Anak Buah Joe Biden Mau Pakai Cara Ini Tekan Kesenjangan di AS

Anisa Indraini - detikFinance
Rabu, 27 Jan 2021 10:16 WIB
The U.S. Capitol is seen between flags placed on the National Mall ahead of the inauguration of President-elect Joe Biden and Vice President-elect Kamala Harris, Monday, Jan. 18, 2021, in Washington.
Foto: AP/Alex Brandon
Jakarta -

Penasihat Kebijakan Dalam Negeri Amerika Serikat (AS) Susan Rice ingin memperbaiki ketidaksetaraan rasial yang telah melanda negaranya. Cara itu dinilai akan meningkatkan pertumbuhan ekonomi dan menciptakan lapangan kerja baru bagi semua orang.

"Ini bukanlah kebijakan yang menyenangkan. Memperbaiki ketidaksetaraan sangat penting bagi ekonomi AS secara keseluruhan untuk berkembang dan makmur," kata Rice dikutip dari Reuters, Rabu (27/1/2021).

Hal itu terbukti dari berinvestasi dalam ekuitas untuk pertumbuhan ekonomi. Berdasarkan angka yang diterbitkan oleh Citigroup pada September 2020, ekonomi AS telah kehilangan US$ 16 triliun atau setara Rp 224.640 triliun (kurs Rp 14.040) selama 20 tahun terakhir karena diskriminasi.

Sedangkan jika menutup kesenjangan dinilai dapat menambah US$ 5 triliun untuk ekonomi AS selama lima tahun ke depan dan lebih dari enam juta pekerjaan baru akan datang untuk semua warga AS. Menteri Keuangan AS Janet Yellen, dalam surat selamat datangnya kepada staf mengatakan tujuan utama badan tersebut harus memanfaatkan ekonomi AS untuk memperbaiki kesalahan masa lalu.

"Ekonomi bukan hanya sesuatu yang ditemukan di buku teks. Saya yakin kebijakan ekonomi bisa menjadi alat yang ampuh untuk memperbaiki masyarakat.

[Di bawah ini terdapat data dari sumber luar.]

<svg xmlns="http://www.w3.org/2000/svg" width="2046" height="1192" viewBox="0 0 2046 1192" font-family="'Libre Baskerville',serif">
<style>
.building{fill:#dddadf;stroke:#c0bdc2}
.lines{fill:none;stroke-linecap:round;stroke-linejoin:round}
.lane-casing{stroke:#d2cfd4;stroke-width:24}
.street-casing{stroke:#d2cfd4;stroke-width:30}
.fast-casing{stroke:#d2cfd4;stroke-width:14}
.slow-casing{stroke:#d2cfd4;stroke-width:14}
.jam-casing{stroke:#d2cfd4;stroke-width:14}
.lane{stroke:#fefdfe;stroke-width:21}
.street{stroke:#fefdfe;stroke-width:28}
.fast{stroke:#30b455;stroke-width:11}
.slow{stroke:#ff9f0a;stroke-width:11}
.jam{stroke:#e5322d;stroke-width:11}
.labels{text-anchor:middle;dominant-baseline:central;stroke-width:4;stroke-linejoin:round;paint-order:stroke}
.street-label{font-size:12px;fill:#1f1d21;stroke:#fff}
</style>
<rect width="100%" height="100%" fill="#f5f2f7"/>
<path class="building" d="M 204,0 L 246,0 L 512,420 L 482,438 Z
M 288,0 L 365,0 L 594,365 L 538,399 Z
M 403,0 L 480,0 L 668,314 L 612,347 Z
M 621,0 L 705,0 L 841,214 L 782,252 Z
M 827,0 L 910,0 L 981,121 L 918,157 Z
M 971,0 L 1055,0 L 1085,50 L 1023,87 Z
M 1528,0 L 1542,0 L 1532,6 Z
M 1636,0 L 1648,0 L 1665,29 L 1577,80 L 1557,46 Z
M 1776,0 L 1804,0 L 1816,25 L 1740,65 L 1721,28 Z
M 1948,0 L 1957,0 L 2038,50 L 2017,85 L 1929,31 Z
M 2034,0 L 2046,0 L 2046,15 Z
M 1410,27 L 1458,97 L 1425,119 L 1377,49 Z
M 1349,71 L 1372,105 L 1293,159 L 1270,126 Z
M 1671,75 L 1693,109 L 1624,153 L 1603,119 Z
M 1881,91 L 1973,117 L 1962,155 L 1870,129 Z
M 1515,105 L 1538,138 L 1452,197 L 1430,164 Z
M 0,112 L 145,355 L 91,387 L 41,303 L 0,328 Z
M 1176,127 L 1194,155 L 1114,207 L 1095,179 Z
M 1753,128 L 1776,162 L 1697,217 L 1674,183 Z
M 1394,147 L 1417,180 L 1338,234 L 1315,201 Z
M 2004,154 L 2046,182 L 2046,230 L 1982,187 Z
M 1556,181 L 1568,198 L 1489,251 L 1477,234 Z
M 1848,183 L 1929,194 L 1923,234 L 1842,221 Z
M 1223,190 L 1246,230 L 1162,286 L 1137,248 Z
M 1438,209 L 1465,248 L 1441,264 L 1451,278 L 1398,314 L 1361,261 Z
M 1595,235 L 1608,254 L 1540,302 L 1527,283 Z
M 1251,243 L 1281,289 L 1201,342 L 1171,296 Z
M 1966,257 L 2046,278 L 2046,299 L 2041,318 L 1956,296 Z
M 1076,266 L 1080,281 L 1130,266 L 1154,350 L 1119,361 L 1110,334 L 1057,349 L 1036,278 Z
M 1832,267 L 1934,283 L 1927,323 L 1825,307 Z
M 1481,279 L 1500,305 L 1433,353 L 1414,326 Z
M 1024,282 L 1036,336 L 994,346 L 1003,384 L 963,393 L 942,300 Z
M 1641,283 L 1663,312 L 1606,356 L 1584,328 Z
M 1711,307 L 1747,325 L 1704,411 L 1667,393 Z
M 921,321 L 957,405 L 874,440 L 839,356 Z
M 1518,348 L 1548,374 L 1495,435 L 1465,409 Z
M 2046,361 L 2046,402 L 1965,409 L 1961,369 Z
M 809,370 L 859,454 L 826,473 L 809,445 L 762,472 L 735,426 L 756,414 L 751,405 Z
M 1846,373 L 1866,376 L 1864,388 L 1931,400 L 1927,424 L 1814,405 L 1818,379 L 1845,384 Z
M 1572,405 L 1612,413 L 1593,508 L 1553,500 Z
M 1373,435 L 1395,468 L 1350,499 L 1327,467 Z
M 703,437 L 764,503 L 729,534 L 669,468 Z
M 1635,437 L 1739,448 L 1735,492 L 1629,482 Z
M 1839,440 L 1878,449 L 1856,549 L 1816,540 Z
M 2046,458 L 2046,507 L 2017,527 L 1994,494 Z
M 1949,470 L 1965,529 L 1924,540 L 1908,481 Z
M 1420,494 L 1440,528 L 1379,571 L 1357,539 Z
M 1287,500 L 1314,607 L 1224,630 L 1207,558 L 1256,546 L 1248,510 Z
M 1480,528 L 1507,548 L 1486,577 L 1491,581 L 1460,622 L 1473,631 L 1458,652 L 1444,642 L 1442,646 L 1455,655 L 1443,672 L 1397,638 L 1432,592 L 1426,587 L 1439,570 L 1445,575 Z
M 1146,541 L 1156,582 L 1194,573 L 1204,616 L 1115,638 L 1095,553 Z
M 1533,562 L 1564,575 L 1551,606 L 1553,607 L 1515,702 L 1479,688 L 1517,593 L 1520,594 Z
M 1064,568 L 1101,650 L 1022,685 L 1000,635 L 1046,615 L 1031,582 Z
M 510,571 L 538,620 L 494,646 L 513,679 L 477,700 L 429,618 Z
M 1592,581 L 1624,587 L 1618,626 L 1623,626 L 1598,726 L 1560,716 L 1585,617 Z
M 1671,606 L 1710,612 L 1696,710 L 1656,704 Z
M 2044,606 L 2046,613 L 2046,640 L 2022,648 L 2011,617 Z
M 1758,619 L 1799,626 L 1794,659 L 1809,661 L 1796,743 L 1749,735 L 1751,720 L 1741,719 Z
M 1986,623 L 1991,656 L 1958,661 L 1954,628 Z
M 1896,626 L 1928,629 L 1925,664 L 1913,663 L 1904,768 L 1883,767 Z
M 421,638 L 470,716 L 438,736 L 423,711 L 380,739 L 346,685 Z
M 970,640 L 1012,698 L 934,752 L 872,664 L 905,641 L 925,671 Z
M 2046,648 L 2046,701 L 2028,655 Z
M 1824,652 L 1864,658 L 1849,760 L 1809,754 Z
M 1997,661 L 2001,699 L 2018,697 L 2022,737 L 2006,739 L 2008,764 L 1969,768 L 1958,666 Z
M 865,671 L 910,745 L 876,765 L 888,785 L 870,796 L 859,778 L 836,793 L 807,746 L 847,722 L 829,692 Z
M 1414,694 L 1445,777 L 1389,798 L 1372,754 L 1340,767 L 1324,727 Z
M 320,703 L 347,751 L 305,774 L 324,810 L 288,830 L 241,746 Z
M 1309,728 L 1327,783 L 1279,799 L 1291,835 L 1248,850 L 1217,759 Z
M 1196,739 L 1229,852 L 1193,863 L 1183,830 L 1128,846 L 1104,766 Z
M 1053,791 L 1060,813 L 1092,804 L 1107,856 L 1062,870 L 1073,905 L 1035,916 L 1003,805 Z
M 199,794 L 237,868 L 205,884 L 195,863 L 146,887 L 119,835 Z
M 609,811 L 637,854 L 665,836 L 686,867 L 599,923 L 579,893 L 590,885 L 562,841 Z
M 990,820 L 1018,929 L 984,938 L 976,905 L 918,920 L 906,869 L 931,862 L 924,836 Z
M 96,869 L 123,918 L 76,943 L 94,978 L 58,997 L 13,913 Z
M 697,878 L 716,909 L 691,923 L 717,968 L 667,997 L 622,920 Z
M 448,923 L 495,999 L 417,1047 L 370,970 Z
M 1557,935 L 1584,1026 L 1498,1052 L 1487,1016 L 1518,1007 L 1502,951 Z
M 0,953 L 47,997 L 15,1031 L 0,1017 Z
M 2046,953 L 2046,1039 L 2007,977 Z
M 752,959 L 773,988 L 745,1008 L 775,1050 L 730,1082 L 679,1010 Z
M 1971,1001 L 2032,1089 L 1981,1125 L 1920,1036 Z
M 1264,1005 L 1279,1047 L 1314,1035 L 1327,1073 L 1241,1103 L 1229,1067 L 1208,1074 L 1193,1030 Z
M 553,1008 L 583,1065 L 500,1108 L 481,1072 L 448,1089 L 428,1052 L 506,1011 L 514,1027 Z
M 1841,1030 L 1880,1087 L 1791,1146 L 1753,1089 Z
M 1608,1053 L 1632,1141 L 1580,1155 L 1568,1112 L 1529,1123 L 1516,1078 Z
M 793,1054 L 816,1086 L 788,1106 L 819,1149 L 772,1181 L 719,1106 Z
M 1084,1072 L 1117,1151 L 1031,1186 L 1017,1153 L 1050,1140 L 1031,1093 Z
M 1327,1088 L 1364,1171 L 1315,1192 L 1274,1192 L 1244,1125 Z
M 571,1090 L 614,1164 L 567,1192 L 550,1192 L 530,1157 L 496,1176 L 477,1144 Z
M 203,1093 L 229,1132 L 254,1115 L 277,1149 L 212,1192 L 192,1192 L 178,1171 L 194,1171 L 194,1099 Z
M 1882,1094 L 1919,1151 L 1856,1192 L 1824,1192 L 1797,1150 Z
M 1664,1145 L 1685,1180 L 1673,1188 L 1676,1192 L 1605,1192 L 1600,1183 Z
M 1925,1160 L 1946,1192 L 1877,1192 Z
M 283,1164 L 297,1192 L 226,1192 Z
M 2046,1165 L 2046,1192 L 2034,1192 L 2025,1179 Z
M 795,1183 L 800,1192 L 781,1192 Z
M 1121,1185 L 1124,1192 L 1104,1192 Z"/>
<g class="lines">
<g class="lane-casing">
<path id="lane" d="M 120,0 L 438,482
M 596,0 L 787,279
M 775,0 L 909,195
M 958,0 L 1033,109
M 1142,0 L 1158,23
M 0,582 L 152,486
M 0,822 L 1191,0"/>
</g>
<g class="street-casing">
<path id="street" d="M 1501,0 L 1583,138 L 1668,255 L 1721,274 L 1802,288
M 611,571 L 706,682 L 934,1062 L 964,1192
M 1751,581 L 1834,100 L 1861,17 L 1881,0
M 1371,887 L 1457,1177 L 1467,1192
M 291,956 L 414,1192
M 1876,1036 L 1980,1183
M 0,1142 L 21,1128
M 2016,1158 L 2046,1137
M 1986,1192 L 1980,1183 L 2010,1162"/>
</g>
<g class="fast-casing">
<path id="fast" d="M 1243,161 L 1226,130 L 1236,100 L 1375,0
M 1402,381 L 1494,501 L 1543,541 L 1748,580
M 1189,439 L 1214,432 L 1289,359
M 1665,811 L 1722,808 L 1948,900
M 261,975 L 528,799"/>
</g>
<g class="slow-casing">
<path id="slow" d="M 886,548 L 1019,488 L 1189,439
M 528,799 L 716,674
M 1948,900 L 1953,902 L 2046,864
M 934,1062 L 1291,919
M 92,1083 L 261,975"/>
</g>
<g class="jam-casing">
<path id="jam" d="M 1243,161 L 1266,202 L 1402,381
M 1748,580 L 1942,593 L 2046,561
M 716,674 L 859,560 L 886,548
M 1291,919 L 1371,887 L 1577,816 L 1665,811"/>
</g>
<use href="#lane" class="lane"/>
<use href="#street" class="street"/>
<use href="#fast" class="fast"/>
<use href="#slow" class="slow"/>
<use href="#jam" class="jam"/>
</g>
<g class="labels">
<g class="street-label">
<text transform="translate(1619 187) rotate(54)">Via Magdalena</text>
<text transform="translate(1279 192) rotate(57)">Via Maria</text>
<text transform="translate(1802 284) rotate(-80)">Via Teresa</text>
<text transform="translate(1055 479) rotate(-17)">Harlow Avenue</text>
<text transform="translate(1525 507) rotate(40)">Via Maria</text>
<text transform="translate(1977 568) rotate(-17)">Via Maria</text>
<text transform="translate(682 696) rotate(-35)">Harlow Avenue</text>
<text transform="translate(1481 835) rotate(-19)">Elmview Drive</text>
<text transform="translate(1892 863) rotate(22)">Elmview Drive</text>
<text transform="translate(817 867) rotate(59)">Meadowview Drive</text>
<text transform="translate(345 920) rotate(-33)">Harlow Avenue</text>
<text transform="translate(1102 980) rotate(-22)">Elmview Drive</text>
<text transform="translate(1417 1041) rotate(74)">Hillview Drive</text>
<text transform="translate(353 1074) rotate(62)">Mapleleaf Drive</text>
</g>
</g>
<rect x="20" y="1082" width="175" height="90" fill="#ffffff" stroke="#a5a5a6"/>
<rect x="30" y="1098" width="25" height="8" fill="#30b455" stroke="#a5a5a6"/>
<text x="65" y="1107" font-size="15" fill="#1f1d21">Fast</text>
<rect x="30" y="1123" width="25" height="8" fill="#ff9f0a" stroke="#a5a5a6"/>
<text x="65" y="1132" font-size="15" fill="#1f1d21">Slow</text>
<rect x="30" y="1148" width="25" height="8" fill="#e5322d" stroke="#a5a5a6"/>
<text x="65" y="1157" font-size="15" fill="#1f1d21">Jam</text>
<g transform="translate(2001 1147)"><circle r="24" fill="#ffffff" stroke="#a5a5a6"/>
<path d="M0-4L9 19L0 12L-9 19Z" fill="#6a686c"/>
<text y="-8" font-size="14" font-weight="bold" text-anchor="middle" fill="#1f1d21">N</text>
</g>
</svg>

Kami harus menggunakannya untuk mengatasi ketidaksetaraan, rasisme, dan perubahan iklim," kata Yellen.

Rice dan Yellen adalah pemain kunci dalam tim ekonomi Joe Biden, yang mencakup spesialis ketimpangan dan pasar tenaga kerja yang akan memprioritaskan kebijakan dengan tujuan untuk membantu wanita dan minoritas yang paling terpukul pandemi COVID-19.Tim ekonomi Biden termasuk orang-orang yang pernah mengalami kemiskinan atau menghadapi diskriminasi dalam perumahan, pekerjaan atau peluang ekonomi.

Senator Republik Tom Cotton, justru mengatakan pendekatan Biden dapat memecah belah dan diskriminatif. Mantan Direktur Kantor Manajemen dan Anggaran Gedung Putih, Russ Vought telah meluncurkan sebuah wadah bernama Center for American Restoration, dia berjanji untuk menggalang kaum konservatif untuk melawan kebijakan Biden.

"Joe Biden berjanji persatuan, tapi prioritas utamanya untuk ekonomi kita adalah untuk mencurangi sistem, sehingga orang diperlakukan berbeda atas dasar ras," katanya.